:: THE INPUT

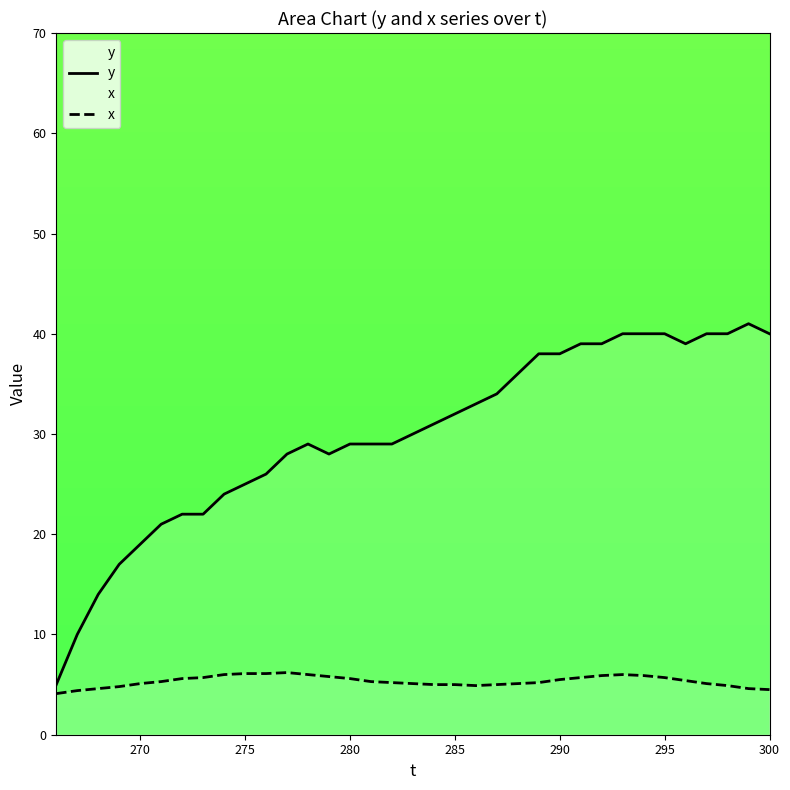

List the series in order of their peak value, highest first.

y, x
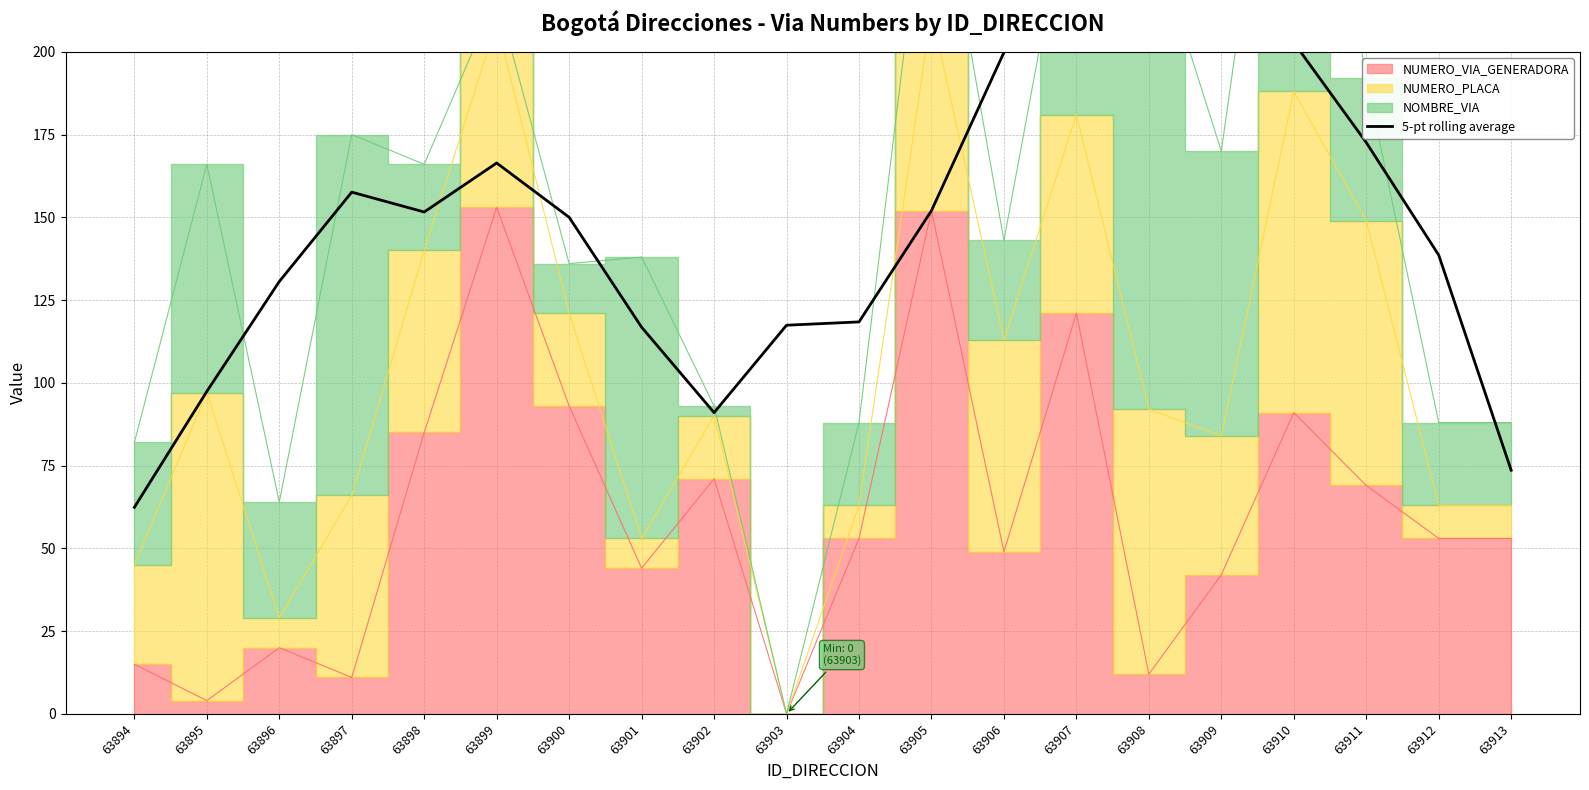

Where does the data first go above 151?

63897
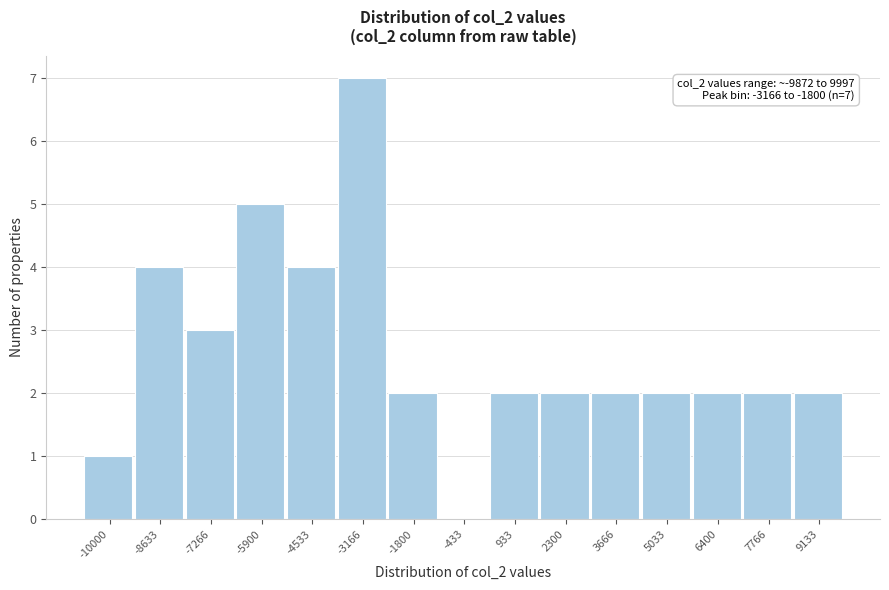

Reading left to right, extract all data points from this chart.

-10000=1	-8633=4	-7266=3	-5900=5	-4533=4	-3166=7	-1800=2	-433=0	933=2	2300=2	3666=2	5033=2	6400=2	7766=2	9133=2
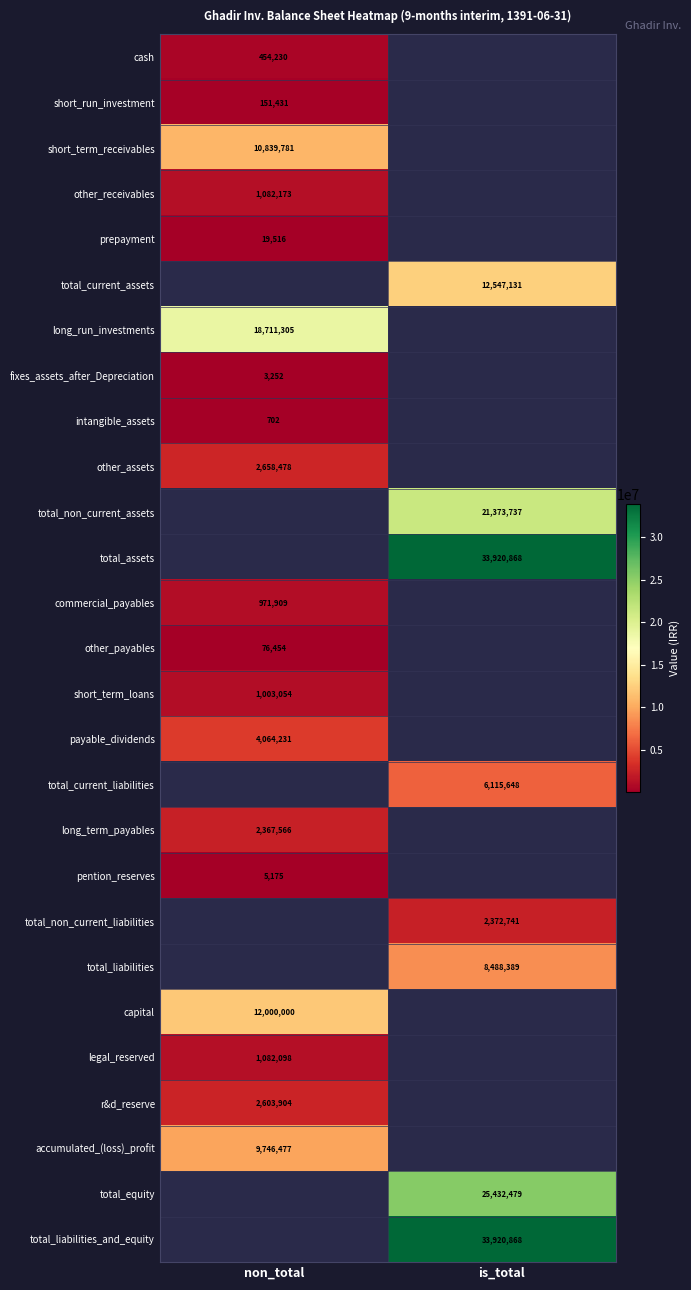

How many categories are shown in the chart?

2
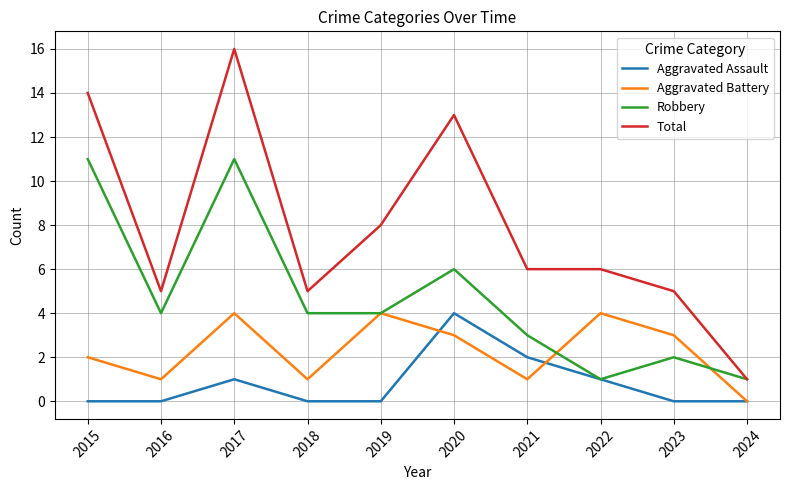

Reading left to right, extract all data points from this chart.

Aggravated Assault: 0	0	1	0	0	4	2	1	0	0
Aggravated Battery: 2	1	4	1	4	3	1	4	3	0
Robbery: 11	4	11	4	4	6	3	1	2	1
Total: 14	5	16	5	8	13	6	6	5	1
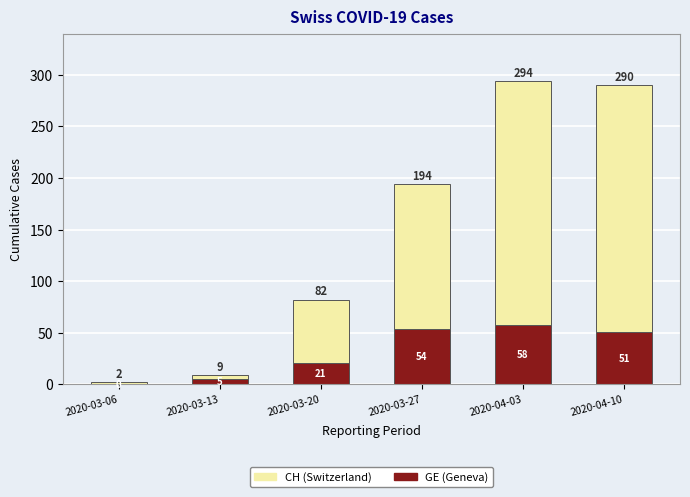

How many positive values does the GE (Geneva) series have?

5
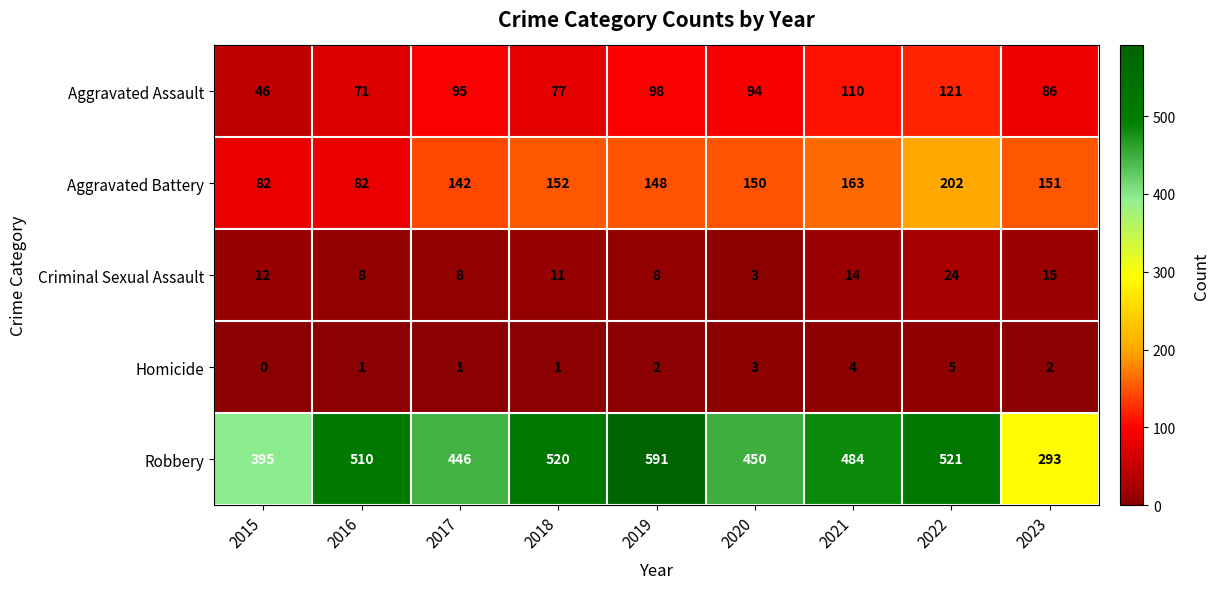

What is the greatest value displayed?

591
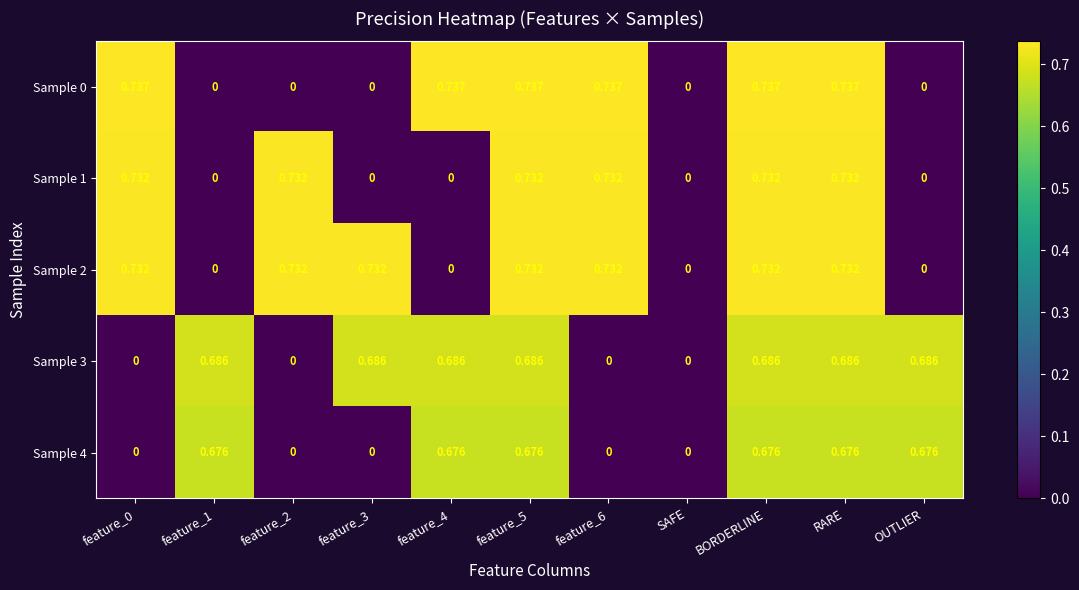

Is the value of Sample 0 at OUTLIER greater than the value of Sample 2 at feature_3?

No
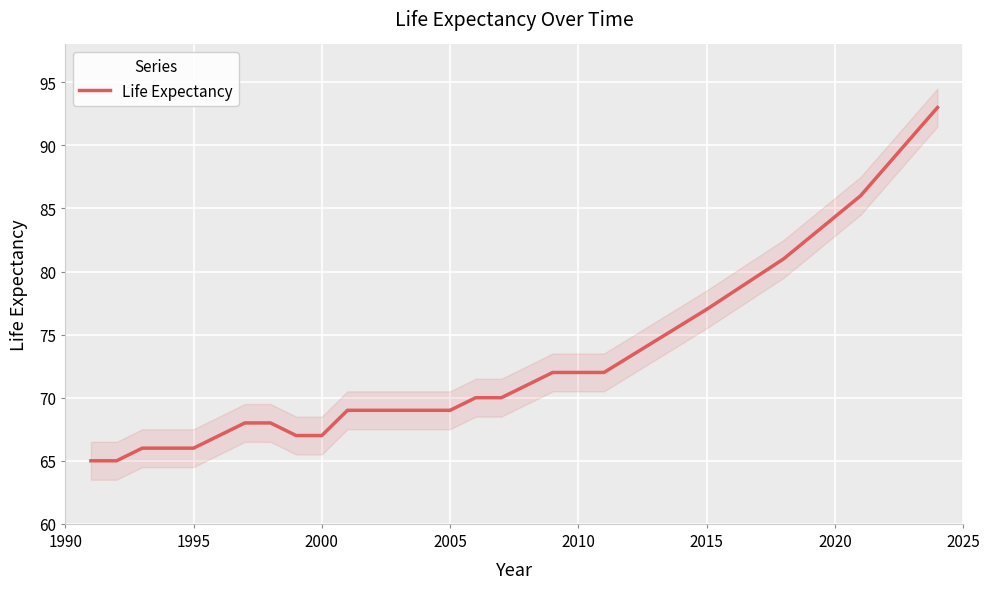

The Life Expectancy series shows 77 at 2015. True or false?

True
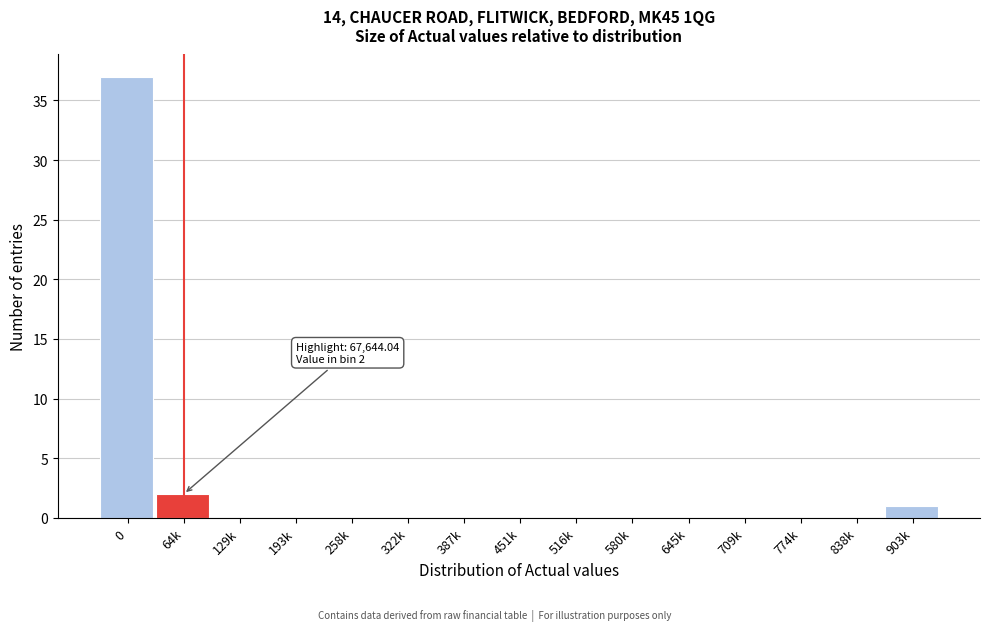

Reading left to right, list all the values displayed in this chart.

0=37	64k=2	129k=0	193k=0	258k=0	322k=0	387k=0	451k=0	516k=0	580k=0	645k=0	709k=0	774k=0	838k=0	903k=1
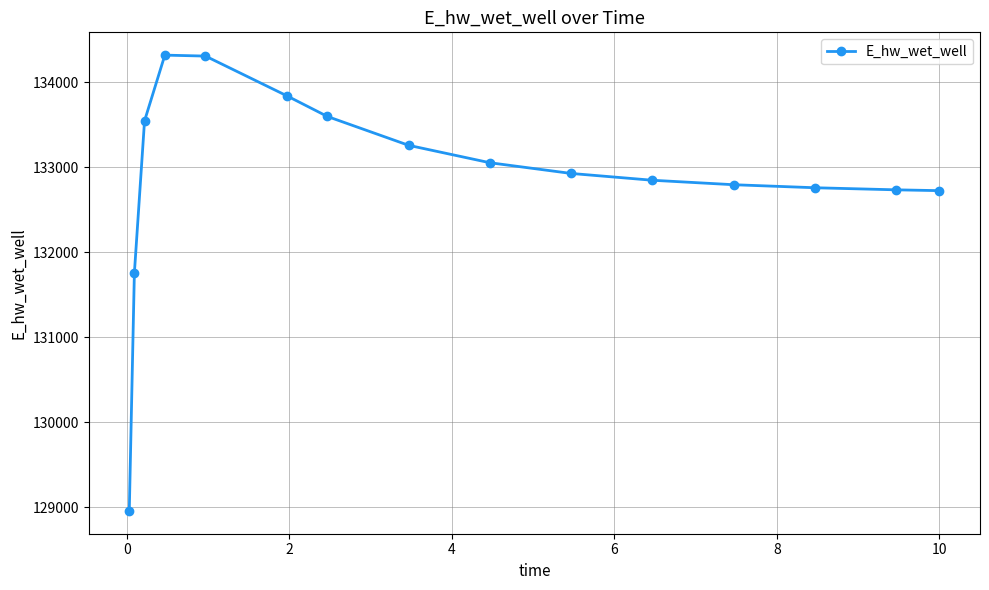

What is the sum of all values?

1993388.7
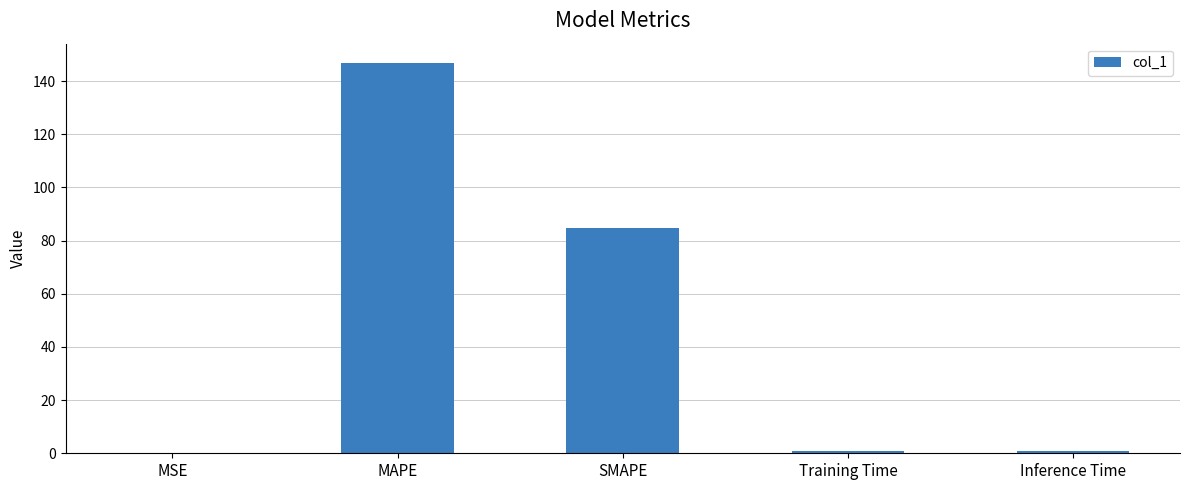

Which label corresponds to the largest value in the chart?

MAPE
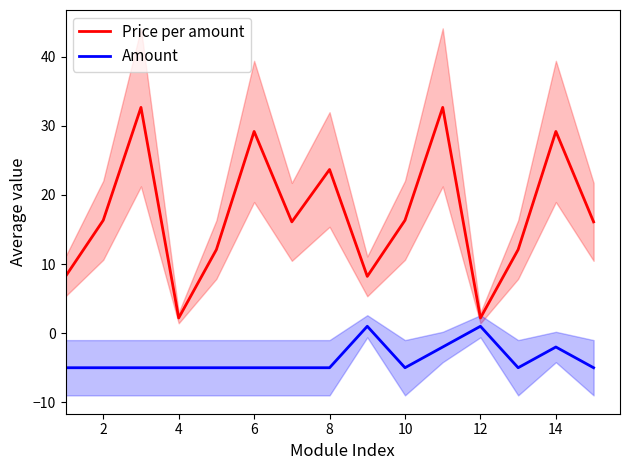

What is the minimum value for Price per amount?

2.2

::::

— HOW TO COMPLETE THIS TASK —
Reproduce all of the records above verbatim, leaving out the pictures.

— EXERCISE SOLUTION —
List the series in order of their peak value, highest first.

y, x

Where does the data first go above 151?

63897

Reading left to right, extract all data points from this chart.

-10000=1	-8633=4	-7266=3	-5900=5	-4533=4	-3166=7	-1800=2	-433=0	933=2	2300=2	3666=2	5033=2	6400=2	7766=2	9133=2

How many categories are shown in the chart?

2

Reading left to right, extract all data points from this chart.

Aggravated Assault: 0	0	1	0	0	4	2	1	0	0
Aggravated Battery: 2	1	4	1	4	3	1	4	3	0
Robbery: 11	4	11	4	4	6	3	1	2	1
Total: 14	5	16	5	8	13	6	6	5	1

How many positive values does the GE (Geneva) series have?

5

What is the greatest value displayed?

591

Is the value of Sample 0 at OUTLIER greater than the value of Sample 2 at feature_3?

No

The Life Expectancy series shows 77 at 2015. True or false?

True

Reading left to right, list all the values displayed in this chart.

0=37	64k=2	129k=0	193k=0	258k=0	322k=0	387k=0	451k=0	516k=0	580k=0	645k=0	709k=0	774k=0	838k=0	903k=1

What is the sum of all values?

1993388.7

Which label corresponds to the largest value in the chart?

MAPE

What is the minimum value for Price per amount?

2.2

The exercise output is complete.